Mit der Begründung, das zuständige Innenministerium habe das Moratorium der Regierung nicht ausreichend begründet, gab ein Bundesrichter in Louisiana dem Antrag von 32 Öl-Unternehmen gegen das sechsmonatige Regierungsverbot von Tiefseebohrungender statt. Außerdem sei eine Aufhebung des Moratoriums im öffentlichen Interesse. Was lernen wir daraus? Die Definition für "öffentliches Interesse" lautet in den USA also "die Interessen von 32 klagenden Öl-Firmen". Die US-Regierung kündigte umgehen Revision an. Derweil strömt das Öl weiterhin aus dem Bohrloch ins Meer.
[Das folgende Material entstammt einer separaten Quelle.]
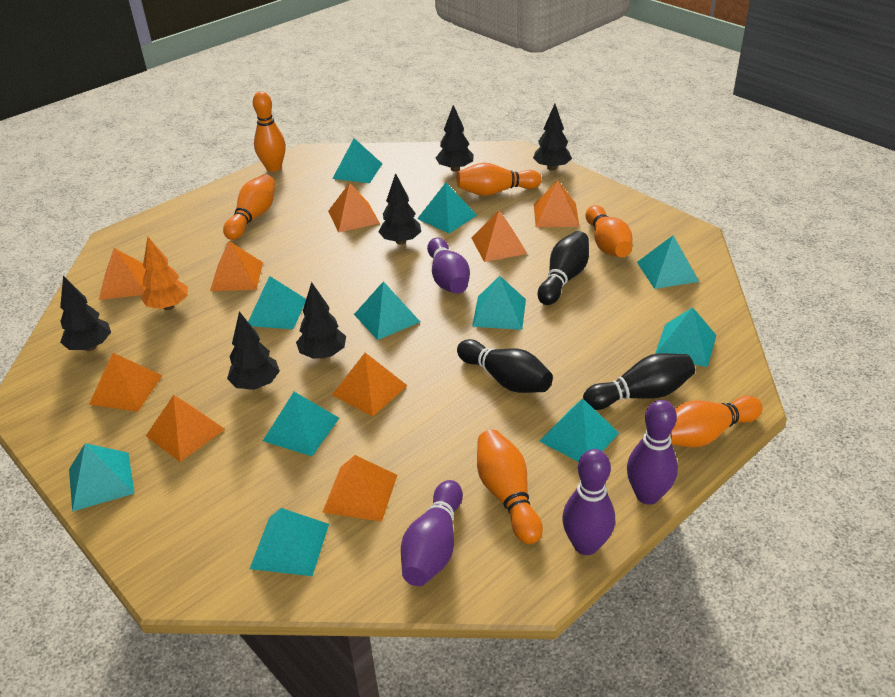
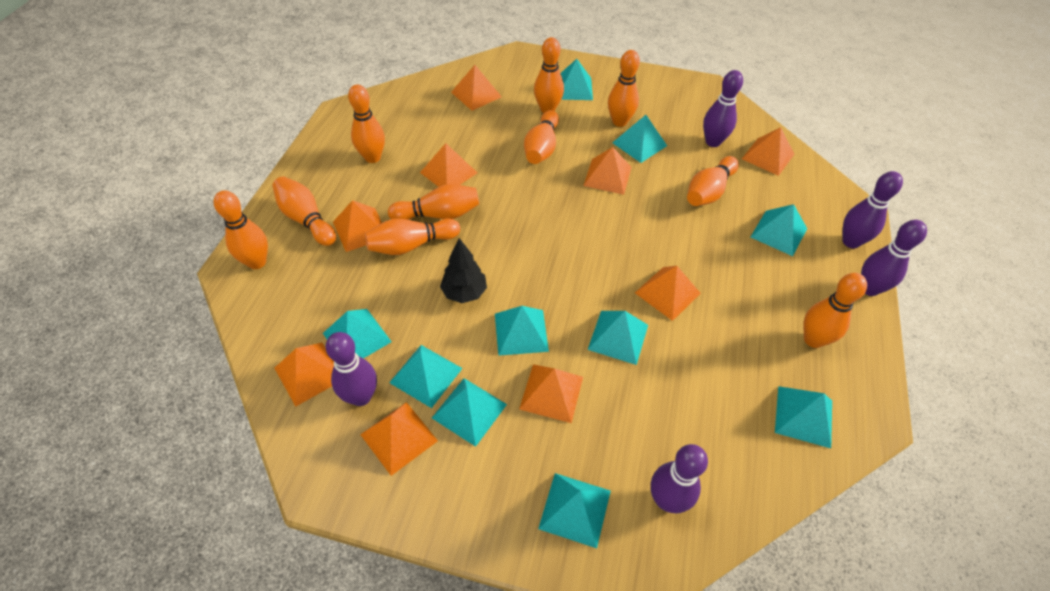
black bowling pin: [457,339,553,393] [537,231,589,305] [583,353,695,410] = 3 -> none = 0
black tree: [60,276,111,351] [227,312,280,390] [296,282,346,359] [378,173,421,245] [436,105,474,172] [533,104,572,171] = 6 -> [440,238,487,303] = 1
orange bowling pin: [223,174,275,240] [253,91,286,172] [457,163,542,196] [477,429,543,544] [585,205,632,257] [670,396,763,447] = 6 -> [214,190,268,269] [272,176,336,246] [348,85,385,163] [365,218,460,255] [388,184,479,220] [524,110,559,164] [534,37,564,113] [608,50,640,127] [687,156,739,206] [803,273,867,348] = 10
orange tree: [141,237,188,310] = 1 -> none = 0
purple bowling pin: [401,480,463,586] [427,238,470,294] [562,449,615,555] [627,400,678,505] = 4 -> [326,332,377,406] [651,444,708,513] [703,70,743,147] [842,171,903,248] [861,220,927,296] = 5
turquoise pyramid: [69,443,135,512] [248,276,306,329] [250,508,329,576] [263,392,339,456] [332,138,382,183] [354,281,420,340] [417,183,477,234] [472,276,526,330] [539,398,619,462] [637,236,699,289] [655,307,716,367] = 11 -> [323,309,392,359] [389,345,462,408] [432,378,507,447] [495,306,549,356] [538,473,611,548] [560,59,593,100] [587,311,648,365] [612,115,667,163] [751,204,807,256] [775,386,832,448] = 10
Die Natur setzt sich gnadenlos über alle Gesetze der Menschheit hinweg ...
Irgendwie pervers finde ich in diesem Zusammenhang auch die Argumentation des Anwalts, der mehrere der klagenden Unternehmen vertritt. Er sagte, im Golf von Mexiko gebe es "ein ganzes Ökosystem von Unternehmen, die durch dieses Moratorium jeden Tag geschädigt" würden. Das Kürzel "Ökosystem" steht bekanntlich für den Begriff "ökologisches System", also für ein komplexes System wechselseitig voneinander abhängiger Lebewesen in einem jeweils von den dort vorherrschenden Umweltfaktoren abhängigen Lebensraum. In dem Zusammenhang, in dem der Anwalt das Kürzel "Ökosystem" verwendet, beschreibt er damit die profitorientierten Interessen der klagenden Unternehmen, welche mit ihren Tiefsee-Ölbohrungen die marinen Ökosysteme weiterhin in verantwortungsloser Weise gefährden. Mit diesem Missbrauch der Sprache sollen wohl die schutzbedürftigen Ökosysteme im Meer und an den Küsten in den Köpfen der Menschen durch den Schutz der Ölkonzerne ersetzt werden. Die Fischer und die vom Tourismus abhängigen Küstenbewohner sind dann am Ende bedauerliche Kollateralschäden: Die Schlacht der Worte ist eröffnet!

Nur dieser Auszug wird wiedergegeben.